UPS / Battery Backup For HPC Systems

toreliza · September 16, 2019, 10:11pm

Hello,

We’re re-evaluating the battery back up policies for our data center. Currently we have all nodes on battery back up; head nodes, storage nodes, compute nodes. We are thinking of no longer backing up compute nodes, and are wondering what hardware/nodes other institutions consider critical to back up (via battery). If other HPC centers have experience and/or advice they would be willing to share I’d very much appreciate the wisdom!

dertz · September 17, 2019, 1:07am

The batteries keep our systems up and constant power while the generator gets up to point where it produce the energy need. This eliminates equipment failures sometimes experienced with rapid power lost. It has been my experience that turning on and off equipment increases the risk of equipment failure. The sudden lost of power also can also increase risks of leaving software applications in unstable states and the time required to clean up after power failures more than pays for the cost of the batteries.
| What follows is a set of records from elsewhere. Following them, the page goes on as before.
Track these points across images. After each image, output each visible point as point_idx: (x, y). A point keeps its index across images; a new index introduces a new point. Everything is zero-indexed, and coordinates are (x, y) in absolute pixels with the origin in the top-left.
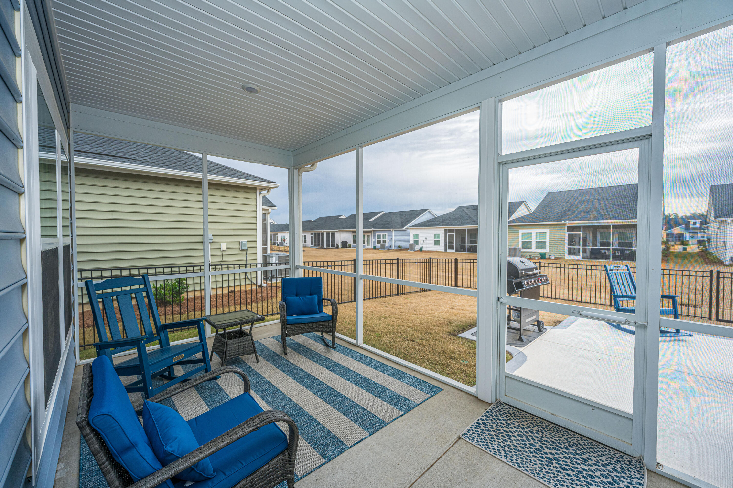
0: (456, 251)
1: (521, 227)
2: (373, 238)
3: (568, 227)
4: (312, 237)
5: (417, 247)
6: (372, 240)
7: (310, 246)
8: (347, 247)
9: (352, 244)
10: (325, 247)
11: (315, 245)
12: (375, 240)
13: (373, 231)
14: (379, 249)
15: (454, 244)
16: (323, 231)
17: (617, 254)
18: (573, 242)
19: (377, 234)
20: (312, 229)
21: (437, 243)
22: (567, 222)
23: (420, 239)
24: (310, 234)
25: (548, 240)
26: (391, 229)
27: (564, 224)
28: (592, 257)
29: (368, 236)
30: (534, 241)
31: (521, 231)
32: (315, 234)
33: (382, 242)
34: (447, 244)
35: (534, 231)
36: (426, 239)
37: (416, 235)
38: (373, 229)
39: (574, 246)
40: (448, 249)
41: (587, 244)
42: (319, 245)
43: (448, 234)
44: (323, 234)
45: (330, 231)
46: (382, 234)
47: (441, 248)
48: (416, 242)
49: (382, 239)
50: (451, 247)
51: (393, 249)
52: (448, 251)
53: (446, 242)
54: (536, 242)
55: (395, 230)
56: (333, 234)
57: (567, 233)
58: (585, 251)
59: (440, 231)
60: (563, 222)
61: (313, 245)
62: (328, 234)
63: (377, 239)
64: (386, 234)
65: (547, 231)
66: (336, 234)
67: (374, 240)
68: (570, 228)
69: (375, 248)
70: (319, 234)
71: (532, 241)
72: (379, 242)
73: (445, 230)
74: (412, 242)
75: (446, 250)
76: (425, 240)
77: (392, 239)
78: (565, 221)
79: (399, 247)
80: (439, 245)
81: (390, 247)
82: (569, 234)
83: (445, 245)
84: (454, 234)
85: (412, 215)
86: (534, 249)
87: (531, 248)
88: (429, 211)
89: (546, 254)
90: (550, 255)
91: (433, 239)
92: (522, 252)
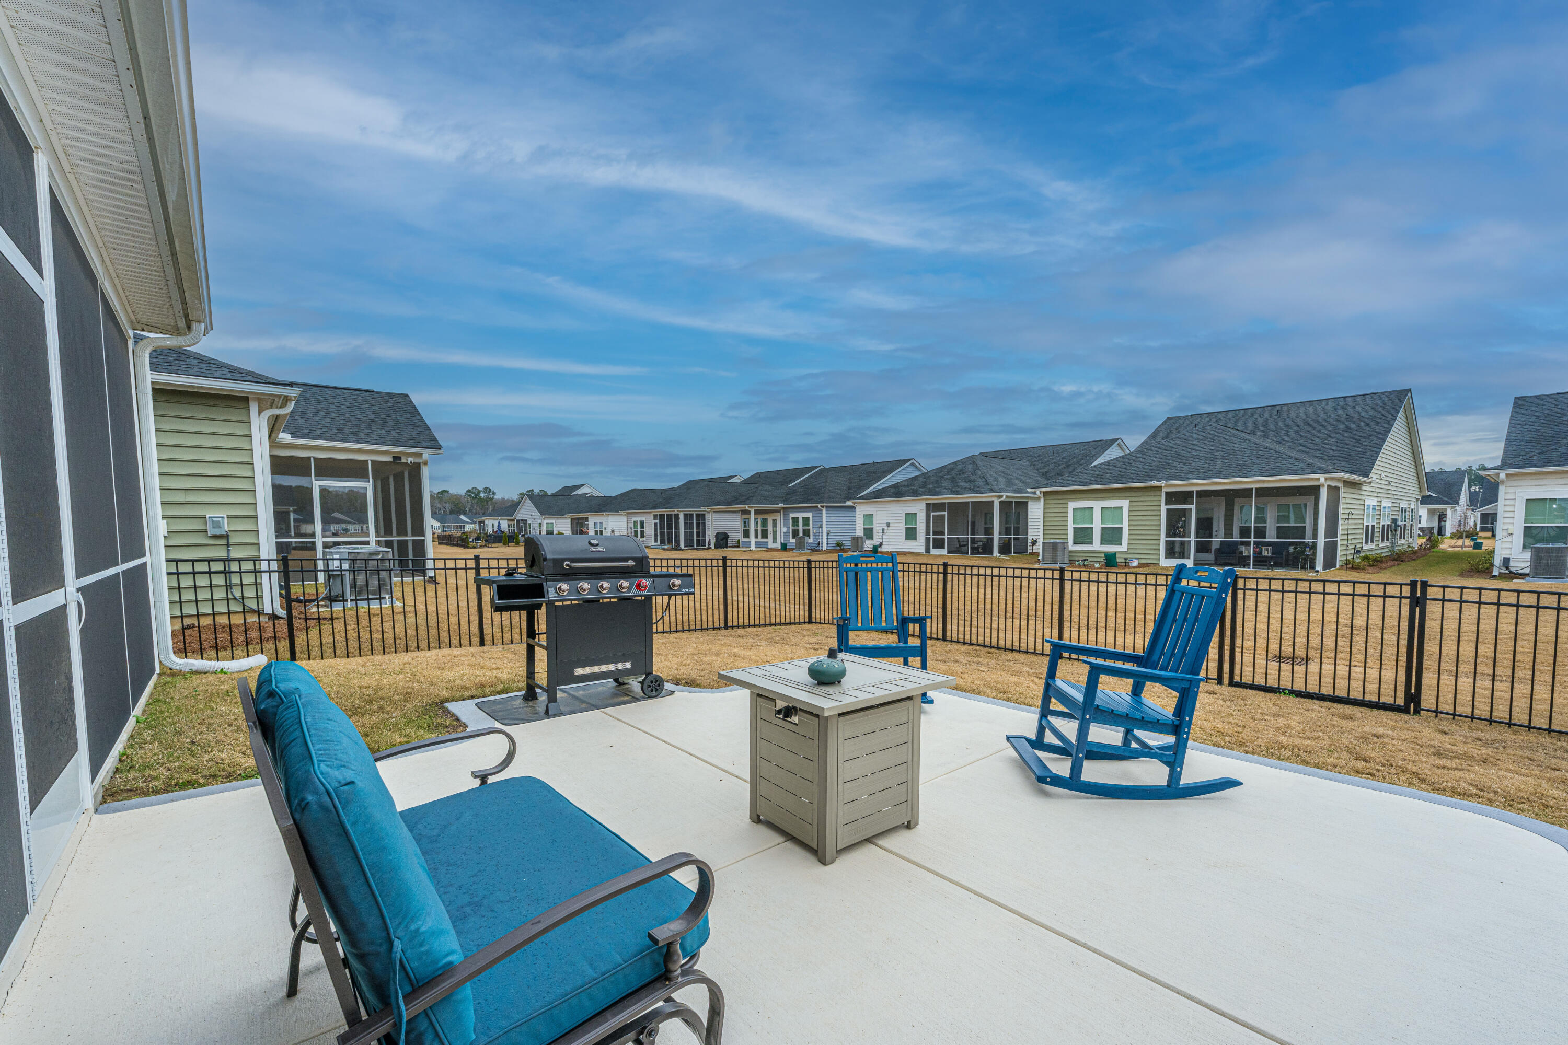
0: (949, 552)
1: (1073, 496)
2: (784, 525)
3: (1167, 493)
4: (656, 524)
5: (868, 545)
6: (781, 530)
7: (654, 544)
8: (727, 547)
9: (742, 539)
10: (682, 546)
11: (662, 542)
12: (788, 530)
13: (784, 508)
14: (792, 550)
15: (946, 537)
16: (676, 511)
17: (1265, 554)
18: (1178, 528)
19: (792, 515)
20: (655, 507)
21: (911, 534)
22: (1163, 483)
23: (877, 527)
24: (652, 517)
25: (1125, 526)
26: (819, 505)
27: (1160, 488)
28: (1218, 562)
29: (774, 522)
30: (1097, 526)
31: (1072, 505)
32: (662, 517)
33: (801, 534)
34: (932, 536)
35: (1097, 505)
36: (888, 525)
37: (869, 518)
38: (781, 505)
39: (1180, 537)
40: (934, 547)
41: (1214, 533)
42: (670, 541)
43: (932, 514)
44: (677, 516)
45: (694, 511)
46: (801, 516)
47: (918, 545)
48: (869, 533)
49: (801, 528)
50: (939, 544)
51: (824, 548)
52: (934, 551)
53: (928, 532)
54: (1102, 528)
55: (827, 507)
56: (701, 517)
57: (1164, 508)
58: (1202, 548)
59: (917, 507)
60: (1154, 483)
61: (659, 543)
62: (688, 517)
63: (791, 528)
64: (810, 515)
65: (1125, 503)
66: (708, 518)
67: (785, 530)
68: (1172, 497)
69: (784, 547)
70: (669, 516)
71: (1093, 526)
72: (795, 533)
73: (928, 505)
74: (859, 532)
75: (928, 551)
76: (886, 528)
77: (821, 527)
78: (1158, 480)
79: (838, 544)
80: (915, 539)
81: (819, 544)
82: (1168, 510)
83: (928, 540)
84: (946, 513)
85: (874, 473)
86: (1097, 545)
87: (1091, 544)
88: (912, 464)
89: (1118, 555)
90: (1126, 559)
91: (902, 527)
92: (1071, 552)
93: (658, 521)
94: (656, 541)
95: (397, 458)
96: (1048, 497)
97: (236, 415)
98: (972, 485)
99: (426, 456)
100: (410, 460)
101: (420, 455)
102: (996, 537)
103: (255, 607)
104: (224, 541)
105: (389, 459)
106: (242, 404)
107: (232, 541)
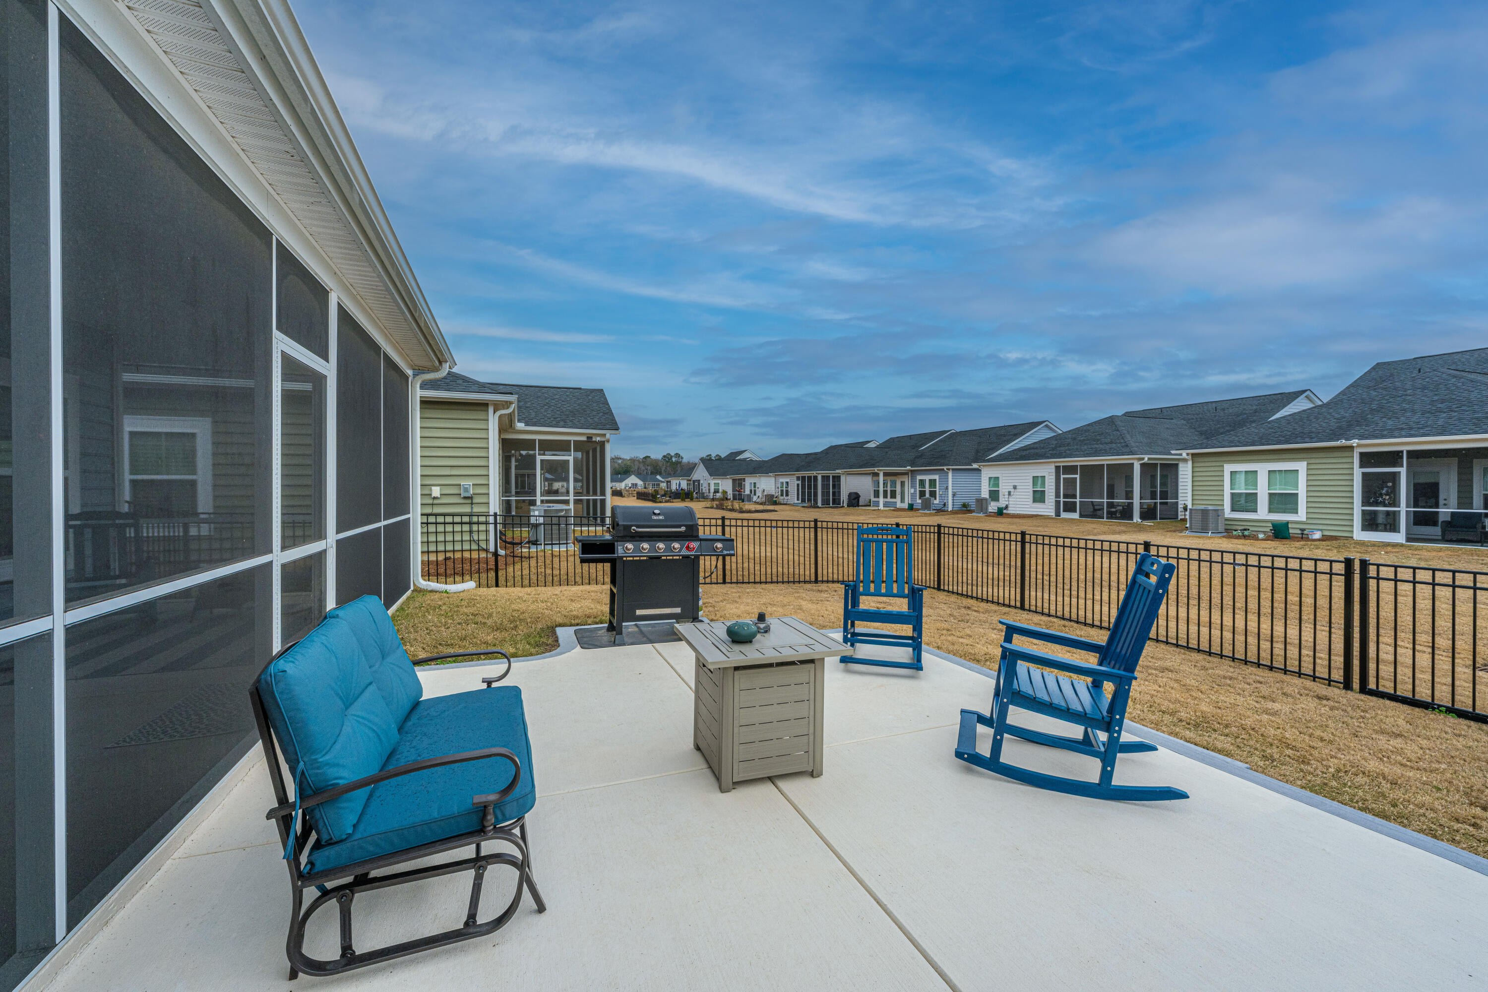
0: (1081, 516)
1: (1229, 458)
2: (912, 487)
3: (1362, 455)
4: (798, 485)
5: (993, 507)
6: (909, 491)
7: (796, 502)
8: (858, 506)
9: (873, 499)
10: (820, 504)
11: (803, 501)
12: (915, 491)
13: (912, 471)
14: (918, 510)
15: (1078, 500)
16: (814, 473)
18: (1381, 495)
19: (919, 477)
20: (798, 470)
21: (1039, 497)
22: (1355, 442)
23: (1003, 489)
24: (795, 478)
25: (1302, 491)
26: (945, 468)
27: (1351, 448)
28: (1448, 537)
29: (903, 484)
30: (1263, 491)
31: (1228, 468)
32: (803, 478)
33: (927, 495)
34: (1062, 500)
35: (1263, 469)
36: (1015, 487)
37: (995, 481)
38: (909, 468)
39: (1385, 506)
40: (1065, 511)
41: (1441, 502)
42: (809, 500)
43: (1062, 476)
44: (816, 478)
45: (830, 473)
46: (927, 478)
47: (1047, 508)
48: (994, 495)
49: (927, 489)
50: (1070, 508)
51: (950, 509)
52: (1064, 515)
53: (1057, 495)
54: (1270, 494)
55: (953, 470)
56: (837, 479)
57: (1358, 473)
58: (1420, 520)
59: (1047, 470)
60: (1343, 442)
61: (800, 502)
62: (825, 478)
63: (918, 489)
64: (936, 477)
65: (1301, 467)
66: (843, 478)
67: (912, 491)
68: (1367, 459)
69: (911, 507)
70: (810, 478)
71: (1258, 491)
72: (922, 494)
73: (1057, 468)
74: (985, 494)
75: (1058, 514)
76: (1012, 490)
77: (947, 488)
78: (1347, 439)
79: (964, 505)
80: (1044, 502)
81: (945, 505)
82: (1364, 475)
83: (1058, 503)
84: (1078, 476)
85: (1005, 436)
86: (1263, 512)
87: (1255, 511)
88: (1047, 426)
89: (1290, 526)
90: (1303, 530)
91: (1030, 489)
92: (1227, 520)
93: (800, 482)
94: (798, 500)
95: (589, 438)
96: (1196, 459)
97: (480, 415)
98: (1107, 447)
99: (608, 436)
100: (598, 439)
101: (604, 435)
102: (1136, 501)
103: (485, 547)
104: (469, 501)
105: (584, 438)
106: (482, 408)
107: (474, 501)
akkornel · September 17, 2019, 12:59am

We have our entire data center protected by double-conversion flywheel UPSes, just long enough to keep things up before backup generators can kick on in the event of a power outage. Personally, I’d suggest against segregating your data center in such a way.

That being said, our data center has more than just our HPC clusters. A fair amount of space is used for data storage, and alot of our space is used for things that aren’t clusters. That’s intentional, though; if you are building a data center around a cluster, and aren’t going to use it for anything else, then of course things will be different.

But it’s also nice having the peace-of-mind. We don’t have to take the risk that someone plugged a storage controller into the non-UPS rack. We don’t have to deal with a transient power issue knocking out all of the compute nodes, not only from the sudden workload of having to bring everything back up, but also from the impact to our reputation. It can be hard telling users that they’ve lost a day of compute because we decided to save $X in capital costs. And of course the outage would happen when there’s a critical grant deadline.

All that being said, there are still ways you can save money. We use flywheel UPSes, so there are no batteries to replace. We do fresh-air cooling whenever possible, which saves on power costs. Our PDUs run at 240 VAC line-to-neutral (415 VAC line-to-line), which means we only need a single set of transformers (prior to the UPS), plus a small 120/240 transformer for office spaces. And our data center is single-fed: We have two sets of cables coming in to the building, but we are getting power from just one substation. Each rack only has one PDU, and row only has one set of busbars, and traces back to only one UPS. We have to shut everything down once every 5 years, for several days of maintenance, but it was deemed to be an acceptable trade-off for a research data center.